But the stakes in Durban are higher than ever as countries wrestle over ways to halt rising temperatures and, specifically, over renewal of the 1997 Kyoto protocol – a sub-treaty of the 1992 UN framework treaty agreed in Rio – which all countries signed but which only impacted on the old industrialised West and Japan.
Kyoto bound what were then the world's major polluters to cut carbon emissions by 2008-12, working on a baseline of emissions in 1990. At the time, there wasn't much argument about which countries would have to do most to cut emissions. The US was then the world's biggest polluter, producing 25 per cent of C02.
The problem is that since 1997 the world economy has been transformed. In the 1990s China was industrialising fast but few grasped the scale of its coming explosion in economic activity. China's role as a polluter has expanded accordingly. From 1996 to 2007 its carbon emissions doubled and in 2007 it took over from the US as the world's largest polluter. China now is responsible for 24 per cent of C02 emissions while the US is "only" responsible for 16 per cent.

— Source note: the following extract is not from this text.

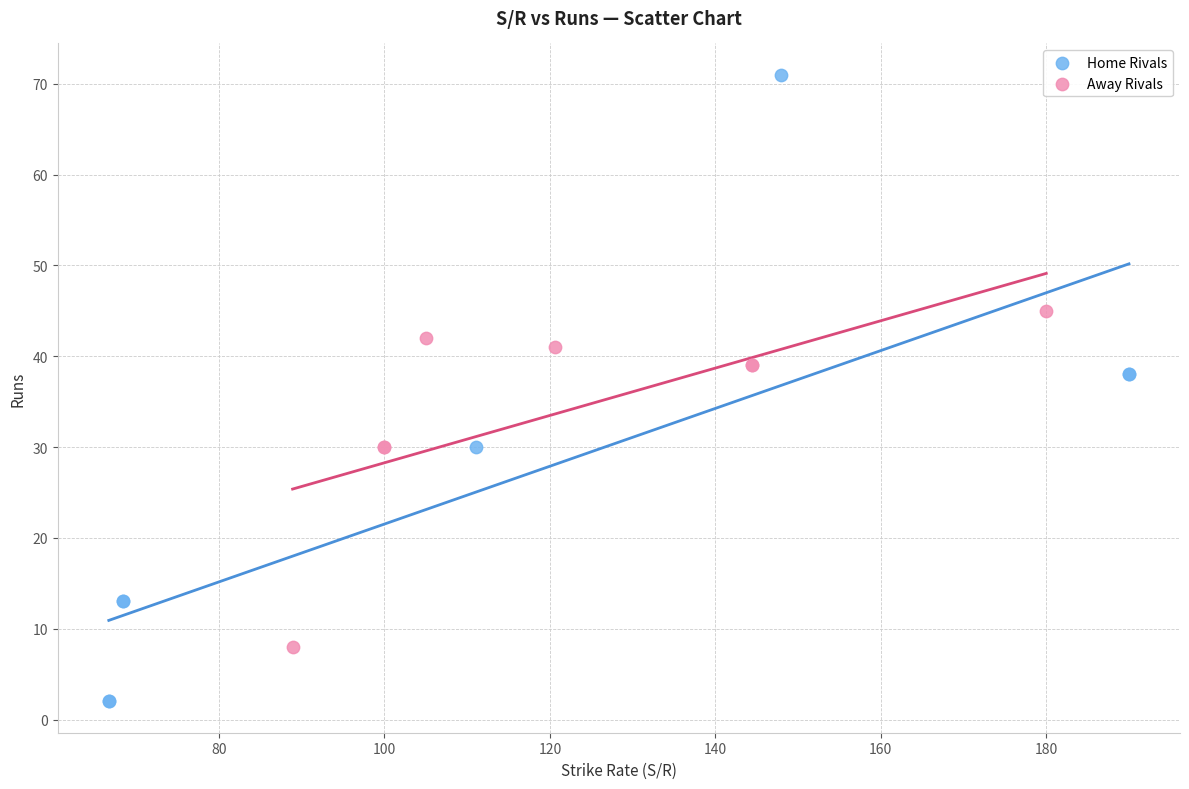

What are all the series names shown in the legend?

Home Rivals, Away Rivals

This shift leaves the Kyoto provisions looking out of sync with the new economic reality, as Kyoto did not oblige China or India to do anything to cut emissions, while giving Japan, China's neighbour, tough goals to meet. If China, India and some other fast-growing economies recognised Western complaints about this inherent unfairness as valid, matters in Durban might be easier. But beyond the fact that an agreement to renew Kyoto in December 2012 poses no dilemma for them, they see Western adherence to Kyoto as a gesture of good faith. They also argue that while China may be the biggest polluter today, the reason why the earth's atmosphere is so polluted is because the rich, industrialised West made it so over decades.
There may be logic to this but it gets us nowhere nearer an agreement on keeping climate change within tolerable boundaries, and the old industrialised powers are correct to respond that any new agreement that does not include China is worthless.

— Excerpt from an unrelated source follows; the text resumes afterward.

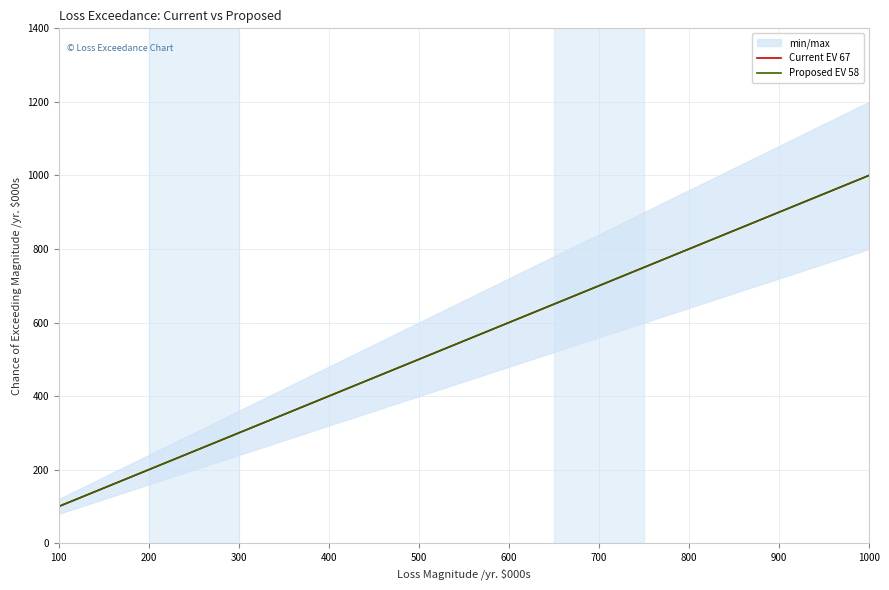

Rank the series by their maximum value, from lowest to highest.

Current EV 67, Proposed EV 58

Does a way out of this logjam exist? It does not look hopeful. Three signatories to Kyoto, Japan, Russia and Canada, have already said they will not renew the protocol, while the US, which withdrew support under George Bush in 2001, remains outside the process.
The position formulated by Britain in 2010, which is now the common European position, seeks to triangulate the process. The idea is that the West agrees to renew Kyoto, pleasing China and its allies, while in parallel a treaty is negotiated involving everyone. This is the big prize, an all-encompassing treaty that recognises current economic reality. Even in the best-case scenario it cannot be agreed this year but Durban would be counted a success if there was at least an agreement in principle.
The other scenario is, of course, no agreement – everyone goes home and the clock carries on ticking. This would be disastrous. If we are to keep the rise in average temperatures within two degrees above the pre-industrial level, the range that scientists consider the maximum tolerable, emissions must peak by 2020, which means reaching a planetary agreement on emissions some time before that, by 2015 at the latest. Time is short.